Spenge: Die Werburg in Spenge ist nicht nur ein beliebtes Ausflugsziel, sondern als denkmalgeschütztes ehemaliges Rittergut auch das älteste profane Gebäudeensemble in Spenge. Der Vorstand der NRW-Stiftung beschloss unter dem Vorsitz von Stiftungspräsident Eckhard Uhlenberg, die inhaltliche Überarbeitung und moderne Ausstattung der Dauerausstellung des Werburg-Museums im Herrenhaus mit einer Förderung von bis zu 50.000 Euro zu unterstützen. Bei einem Besuch in Spenge überreichte Vorstandsmitglied Dr. Ute Röder die Förderurkunde.
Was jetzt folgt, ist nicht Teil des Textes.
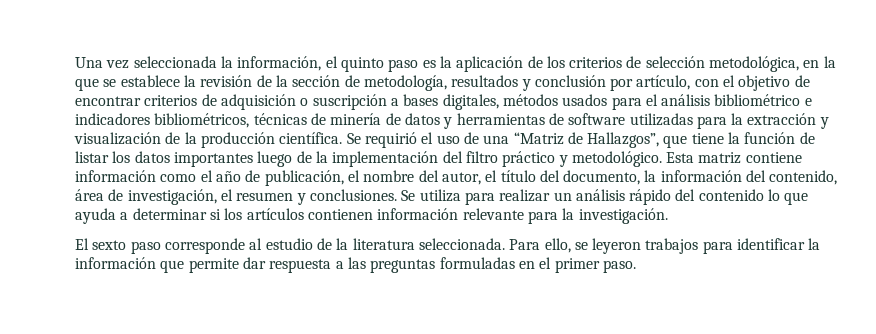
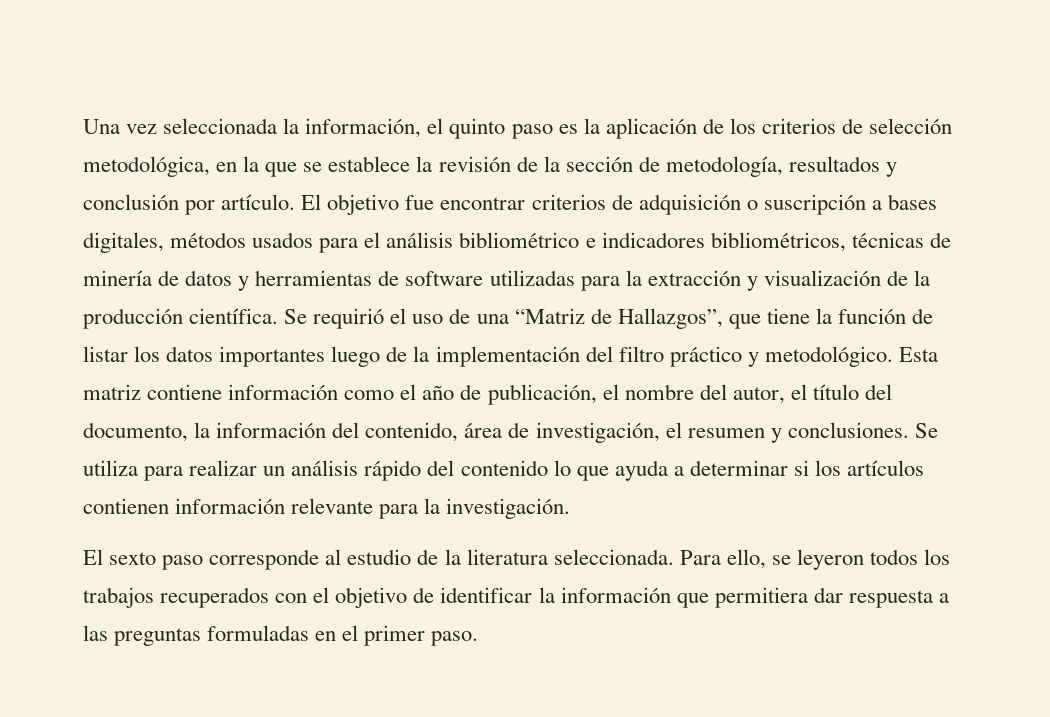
[636,75,810,91] artículo, con el objetivo de -> [221,194,435,215] artículo. El objetivo fue
[645,238,733,254] trabajos para -> [870,549,951,565] [83,587,435,608] todos los trabajos recuperados con el objetivo de
[188,258,239,273] permite -> [714,587,808,608] permitiera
„Die Werburg ist ein bedeutender Ort regionaler Geschichte. Mit der Modernisierung der Dauerausstellung sorgen wir dafür, dass zehn Jahre nach der Eröffnung historische Inhalte zeitgemäß vermittelt werden und auch künftige Generationen Geschichte anschaulich erleben können“, sagte Dr. Ute Röder.
Das Herrenhaus war von 2010 bis 2016 behutsam restauriert und zu einem Museum umgebaut worden. Die multimedial unterstützte Dauerausstellung zur Orts-, Regional- und Adelsgeschichte des 16. bis 18. Jahrhunderts erschließt sämtliche Räume und dient auch als außerschulischer Lernort. Hier sind die Besuchenden auf der Spur der ehemaligen Burgbewohnerinnen und -bewohner und entdecken, wie sie im Alltag gelebt und gearbeitet haben.